Key Features Every Professional ESP Should Have:

  • Easy drag-and-drop editor to build emails in minutes.
  • Ready-to-use, mobile-friendly templates you can tweak.
  • Personalization options to tailor content for each subscriber.
  • Ability to segment your audience based on interests or behavior.
  • Built-in tools to edit and enhance images directly in your emails.
  • Subscription forms to grow your list while staying compliant.
  • Efficient contact management for keeping your subscriber data organized.
  • Reliable deliverability so your emails land in inboxes, not spam.
  • A/B testing to experiment with subject lines, layouts, or offers.
  • Clear analytics to measure performance and improve future campaigns.
  • Free trial to explore features before committing
  • Integrations with tools like WordPress, Salesforce, and more.
  • Compliance with GDPR and other privacy/security standards.

Choosing the right ESP makes sending newsletters easier, more professional, and ensures your emails reach the people who actually want to read them.

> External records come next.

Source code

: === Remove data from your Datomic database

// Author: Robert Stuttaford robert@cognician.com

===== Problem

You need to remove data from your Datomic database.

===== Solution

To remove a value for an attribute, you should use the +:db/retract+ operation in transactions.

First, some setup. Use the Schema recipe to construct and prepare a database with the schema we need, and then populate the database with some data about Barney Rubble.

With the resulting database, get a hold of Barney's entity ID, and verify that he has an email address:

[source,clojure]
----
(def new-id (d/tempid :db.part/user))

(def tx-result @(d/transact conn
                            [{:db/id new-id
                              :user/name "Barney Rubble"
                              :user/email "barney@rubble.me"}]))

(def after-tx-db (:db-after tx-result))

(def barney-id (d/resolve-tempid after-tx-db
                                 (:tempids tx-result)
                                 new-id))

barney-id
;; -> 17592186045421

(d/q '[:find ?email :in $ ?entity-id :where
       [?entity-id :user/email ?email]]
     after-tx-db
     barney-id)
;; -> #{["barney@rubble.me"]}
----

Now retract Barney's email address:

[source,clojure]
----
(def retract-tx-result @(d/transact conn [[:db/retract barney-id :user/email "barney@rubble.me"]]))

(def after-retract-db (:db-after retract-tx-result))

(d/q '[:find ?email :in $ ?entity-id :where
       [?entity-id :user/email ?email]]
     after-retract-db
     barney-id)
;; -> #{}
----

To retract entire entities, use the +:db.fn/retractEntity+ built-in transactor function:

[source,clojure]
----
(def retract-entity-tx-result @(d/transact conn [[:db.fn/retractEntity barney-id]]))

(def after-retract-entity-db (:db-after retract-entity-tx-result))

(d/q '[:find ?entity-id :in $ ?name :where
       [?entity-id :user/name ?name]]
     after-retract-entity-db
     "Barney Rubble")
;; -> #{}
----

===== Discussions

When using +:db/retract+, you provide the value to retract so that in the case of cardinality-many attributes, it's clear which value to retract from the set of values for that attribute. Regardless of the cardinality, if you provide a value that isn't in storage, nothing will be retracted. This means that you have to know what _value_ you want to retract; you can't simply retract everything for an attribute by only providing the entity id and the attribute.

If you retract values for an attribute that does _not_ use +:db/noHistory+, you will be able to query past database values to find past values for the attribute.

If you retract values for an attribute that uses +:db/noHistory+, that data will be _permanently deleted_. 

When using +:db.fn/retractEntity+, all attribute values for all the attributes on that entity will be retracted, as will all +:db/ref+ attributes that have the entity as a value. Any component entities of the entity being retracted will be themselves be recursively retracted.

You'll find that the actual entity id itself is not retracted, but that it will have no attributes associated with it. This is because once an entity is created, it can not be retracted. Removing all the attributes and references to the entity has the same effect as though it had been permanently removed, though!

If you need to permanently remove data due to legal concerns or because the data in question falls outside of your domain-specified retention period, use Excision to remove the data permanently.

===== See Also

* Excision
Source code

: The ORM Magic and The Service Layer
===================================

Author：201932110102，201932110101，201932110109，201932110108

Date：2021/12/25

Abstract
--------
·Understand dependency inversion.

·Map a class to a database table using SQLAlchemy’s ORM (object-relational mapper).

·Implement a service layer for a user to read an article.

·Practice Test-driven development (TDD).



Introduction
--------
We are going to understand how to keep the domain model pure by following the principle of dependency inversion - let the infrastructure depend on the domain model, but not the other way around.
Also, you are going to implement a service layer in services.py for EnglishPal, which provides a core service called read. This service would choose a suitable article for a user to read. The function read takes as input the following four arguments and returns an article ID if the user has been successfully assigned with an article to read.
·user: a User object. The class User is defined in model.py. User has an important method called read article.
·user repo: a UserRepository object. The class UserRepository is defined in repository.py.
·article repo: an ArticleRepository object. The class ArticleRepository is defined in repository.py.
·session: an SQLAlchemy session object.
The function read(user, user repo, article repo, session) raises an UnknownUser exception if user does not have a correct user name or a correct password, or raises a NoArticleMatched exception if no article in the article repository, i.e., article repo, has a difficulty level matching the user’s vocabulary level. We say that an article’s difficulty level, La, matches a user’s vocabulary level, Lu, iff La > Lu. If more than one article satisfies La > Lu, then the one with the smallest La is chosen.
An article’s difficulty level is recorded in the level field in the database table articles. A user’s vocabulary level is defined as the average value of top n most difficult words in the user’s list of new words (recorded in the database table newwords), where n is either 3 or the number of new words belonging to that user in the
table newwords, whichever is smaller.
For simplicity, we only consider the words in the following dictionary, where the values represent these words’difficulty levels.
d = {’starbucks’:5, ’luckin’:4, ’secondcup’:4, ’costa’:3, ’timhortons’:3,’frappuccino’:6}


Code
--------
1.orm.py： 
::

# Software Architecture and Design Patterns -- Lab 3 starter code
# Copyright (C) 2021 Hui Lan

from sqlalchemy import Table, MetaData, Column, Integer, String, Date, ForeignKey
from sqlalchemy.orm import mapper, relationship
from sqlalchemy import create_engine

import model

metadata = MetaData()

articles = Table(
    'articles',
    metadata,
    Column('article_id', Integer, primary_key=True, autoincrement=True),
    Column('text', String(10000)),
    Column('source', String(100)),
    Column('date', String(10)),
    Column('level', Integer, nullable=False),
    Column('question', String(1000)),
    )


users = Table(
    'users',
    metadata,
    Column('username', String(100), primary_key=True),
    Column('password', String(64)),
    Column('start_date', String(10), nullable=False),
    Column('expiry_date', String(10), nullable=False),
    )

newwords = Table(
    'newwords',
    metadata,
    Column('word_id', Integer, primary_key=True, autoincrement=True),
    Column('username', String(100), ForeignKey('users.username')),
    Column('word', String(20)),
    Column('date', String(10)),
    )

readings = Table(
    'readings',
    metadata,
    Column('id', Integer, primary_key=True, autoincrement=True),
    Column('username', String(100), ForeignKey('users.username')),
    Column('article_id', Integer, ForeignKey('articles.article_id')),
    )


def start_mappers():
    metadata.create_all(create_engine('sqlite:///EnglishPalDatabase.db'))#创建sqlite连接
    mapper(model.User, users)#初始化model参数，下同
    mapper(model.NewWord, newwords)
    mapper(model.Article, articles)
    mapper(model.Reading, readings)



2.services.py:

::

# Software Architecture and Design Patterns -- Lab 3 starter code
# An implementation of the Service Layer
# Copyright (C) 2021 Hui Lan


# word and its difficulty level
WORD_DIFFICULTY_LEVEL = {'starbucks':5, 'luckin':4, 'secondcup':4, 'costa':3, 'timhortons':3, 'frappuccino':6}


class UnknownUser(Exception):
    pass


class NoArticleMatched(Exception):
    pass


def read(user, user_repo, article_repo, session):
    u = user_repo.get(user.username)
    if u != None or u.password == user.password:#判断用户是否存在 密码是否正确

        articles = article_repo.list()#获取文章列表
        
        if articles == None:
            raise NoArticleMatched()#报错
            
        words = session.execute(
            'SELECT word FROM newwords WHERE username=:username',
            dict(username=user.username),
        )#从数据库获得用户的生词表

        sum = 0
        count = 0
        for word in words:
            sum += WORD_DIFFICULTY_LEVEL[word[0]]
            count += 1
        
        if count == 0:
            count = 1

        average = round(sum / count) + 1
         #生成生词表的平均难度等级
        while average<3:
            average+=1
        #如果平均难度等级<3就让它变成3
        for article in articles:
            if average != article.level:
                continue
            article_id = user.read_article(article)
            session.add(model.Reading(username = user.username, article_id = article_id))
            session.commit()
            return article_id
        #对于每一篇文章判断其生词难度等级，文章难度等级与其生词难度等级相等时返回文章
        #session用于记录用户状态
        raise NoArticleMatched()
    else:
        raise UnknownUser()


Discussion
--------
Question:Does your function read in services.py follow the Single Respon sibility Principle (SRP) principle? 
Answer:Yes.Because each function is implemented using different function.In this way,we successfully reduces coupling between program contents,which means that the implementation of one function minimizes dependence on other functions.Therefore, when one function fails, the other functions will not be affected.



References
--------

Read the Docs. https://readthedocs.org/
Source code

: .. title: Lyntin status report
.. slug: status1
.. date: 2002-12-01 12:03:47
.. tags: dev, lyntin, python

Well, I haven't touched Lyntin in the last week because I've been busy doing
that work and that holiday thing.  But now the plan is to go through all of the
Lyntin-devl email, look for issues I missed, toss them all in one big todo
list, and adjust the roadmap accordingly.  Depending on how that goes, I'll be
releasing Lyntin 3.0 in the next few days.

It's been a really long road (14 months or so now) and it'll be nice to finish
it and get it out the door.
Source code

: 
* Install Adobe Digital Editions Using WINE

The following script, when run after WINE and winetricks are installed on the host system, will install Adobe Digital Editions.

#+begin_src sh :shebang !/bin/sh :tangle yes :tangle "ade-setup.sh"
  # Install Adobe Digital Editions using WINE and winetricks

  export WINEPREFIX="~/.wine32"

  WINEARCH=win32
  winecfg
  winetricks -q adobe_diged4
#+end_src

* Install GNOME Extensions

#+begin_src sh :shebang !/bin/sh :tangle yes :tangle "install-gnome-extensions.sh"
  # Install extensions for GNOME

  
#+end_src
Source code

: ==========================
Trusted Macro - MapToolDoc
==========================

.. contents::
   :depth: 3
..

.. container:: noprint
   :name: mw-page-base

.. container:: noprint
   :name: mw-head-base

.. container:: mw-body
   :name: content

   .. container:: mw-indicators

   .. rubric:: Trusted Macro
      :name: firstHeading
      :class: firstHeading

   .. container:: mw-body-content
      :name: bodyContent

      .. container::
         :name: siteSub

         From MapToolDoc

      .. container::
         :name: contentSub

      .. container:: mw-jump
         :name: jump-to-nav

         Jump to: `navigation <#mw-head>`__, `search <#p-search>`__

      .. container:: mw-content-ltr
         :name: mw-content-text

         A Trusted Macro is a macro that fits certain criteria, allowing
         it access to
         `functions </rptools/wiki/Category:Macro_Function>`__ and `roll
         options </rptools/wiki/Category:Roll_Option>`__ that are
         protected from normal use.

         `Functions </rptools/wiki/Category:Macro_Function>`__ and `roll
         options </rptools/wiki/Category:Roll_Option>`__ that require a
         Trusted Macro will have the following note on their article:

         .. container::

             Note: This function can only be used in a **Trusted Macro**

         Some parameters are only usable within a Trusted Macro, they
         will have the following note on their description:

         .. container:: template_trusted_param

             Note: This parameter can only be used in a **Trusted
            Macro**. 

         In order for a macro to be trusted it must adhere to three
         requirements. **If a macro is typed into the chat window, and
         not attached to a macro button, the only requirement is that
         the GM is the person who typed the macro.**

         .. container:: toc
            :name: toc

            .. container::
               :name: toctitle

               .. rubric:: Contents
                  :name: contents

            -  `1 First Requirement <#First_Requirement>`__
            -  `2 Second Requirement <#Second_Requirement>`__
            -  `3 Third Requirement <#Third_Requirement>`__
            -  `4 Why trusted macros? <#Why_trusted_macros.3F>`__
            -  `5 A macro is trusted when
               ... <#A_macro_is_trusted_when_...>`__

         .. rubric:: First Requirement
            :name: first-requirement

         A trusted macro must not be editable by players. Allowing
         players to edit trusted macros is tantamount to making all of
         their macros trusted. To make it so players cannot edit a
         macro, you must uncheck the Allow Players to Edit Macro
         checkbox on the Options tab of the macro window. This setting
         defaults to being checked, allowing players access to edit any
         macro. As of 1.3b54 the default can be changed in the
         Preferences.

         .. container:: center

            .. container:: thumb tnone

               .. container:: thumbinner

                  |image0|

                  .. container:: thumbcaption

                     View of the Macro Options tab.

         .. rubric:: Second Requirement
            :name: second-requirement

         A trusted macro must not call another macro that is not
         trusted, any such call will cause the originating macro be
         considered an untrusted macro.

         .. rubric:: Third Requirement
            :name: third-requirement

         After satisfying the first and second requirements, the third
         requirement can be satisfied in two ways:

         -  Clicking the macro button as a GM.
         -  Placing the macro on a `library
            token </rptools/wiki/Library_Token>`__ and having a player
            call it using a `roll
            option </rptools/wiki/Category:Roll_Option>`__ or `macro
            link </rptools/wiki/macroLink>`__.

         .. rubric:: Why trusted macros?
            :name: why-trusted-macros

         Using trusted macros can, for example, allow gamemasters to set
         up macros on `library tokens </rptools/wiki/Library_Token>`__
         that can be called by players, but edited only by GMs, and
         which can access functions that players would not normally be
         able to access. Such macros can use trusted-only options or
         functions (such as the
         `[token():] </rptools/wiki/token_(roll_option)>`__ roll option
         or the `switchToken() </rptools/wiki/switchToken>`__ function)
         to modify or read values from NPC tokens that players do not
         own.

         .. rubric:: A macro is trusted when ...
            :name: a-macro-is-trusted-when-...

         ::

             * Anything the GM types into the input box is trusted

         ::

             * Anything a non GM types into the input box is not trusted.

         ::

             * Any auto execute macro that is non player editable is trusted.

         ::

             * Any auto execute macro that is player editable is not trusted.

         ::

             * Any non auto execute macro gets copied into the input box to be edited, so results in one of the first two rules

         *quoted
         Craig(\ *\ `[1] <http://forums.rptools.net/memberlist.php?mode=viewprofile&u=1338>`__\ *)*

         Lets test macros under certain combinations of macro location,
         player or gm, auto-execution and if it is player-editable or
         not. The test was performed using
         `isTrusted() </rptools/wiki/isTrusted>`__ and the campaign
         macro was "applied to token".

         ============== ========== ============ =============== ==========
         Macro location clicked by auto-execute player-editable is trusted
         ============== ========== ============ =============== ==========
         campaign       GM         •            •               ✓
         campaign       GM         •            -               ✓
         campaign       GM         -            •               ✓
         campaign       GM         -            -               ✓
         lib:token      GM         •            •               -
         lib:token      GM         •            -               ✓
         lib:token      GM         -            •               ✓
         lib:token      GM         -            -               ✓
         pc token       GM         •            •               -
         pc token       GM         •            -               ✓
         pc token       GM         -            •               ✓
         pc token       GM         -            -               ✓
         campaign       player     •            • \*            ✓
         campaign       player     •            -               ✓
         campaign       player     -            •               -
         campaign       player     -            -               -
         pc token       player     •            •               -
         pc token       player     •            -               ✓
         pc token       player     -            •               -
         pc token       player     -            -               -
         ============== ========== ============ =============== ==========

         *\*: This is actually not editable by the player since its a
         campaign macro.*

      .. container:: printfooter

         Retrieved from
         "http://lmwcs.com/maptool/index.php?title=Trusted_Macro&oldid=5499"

10. Chose Topic that gets Clicks

A successful newsletter does more than just promote your brand, it builds a relationship with your audience by consistently offering valuable and engaging content. Few suggestions are:

  1. Company Updates: Share internal news like awards, new hires, and company events.
  2. Promotions & New Releases: Announce special offers, discounts, or new products to drive sales.
  3. Industry News: Discuss the latest trends and developments to establish your authority.
  4. Customer Testimonials: Feature positive reviews and success stories to build trust.
  5. Surveys & Feedback: Ask for your audience's opinions to gather valuable insights.
  6. Practical How-To Guides: Offer helpful tips and solutions to your subscribers' problems.
  7. Charitable Initiatives: Announce volunteer opportunities or your company's social efforts.

Final Thoughts

Creating a successful newsletter takes more than just hitting send. By understanding your audience, delivering valuable content, using the right tools, and continuously optimizing, you can build stronger relationships, boost engagement, and grow your brand. Keep it personal, relevant, and easy to read and your subscribers will keep coming back for more.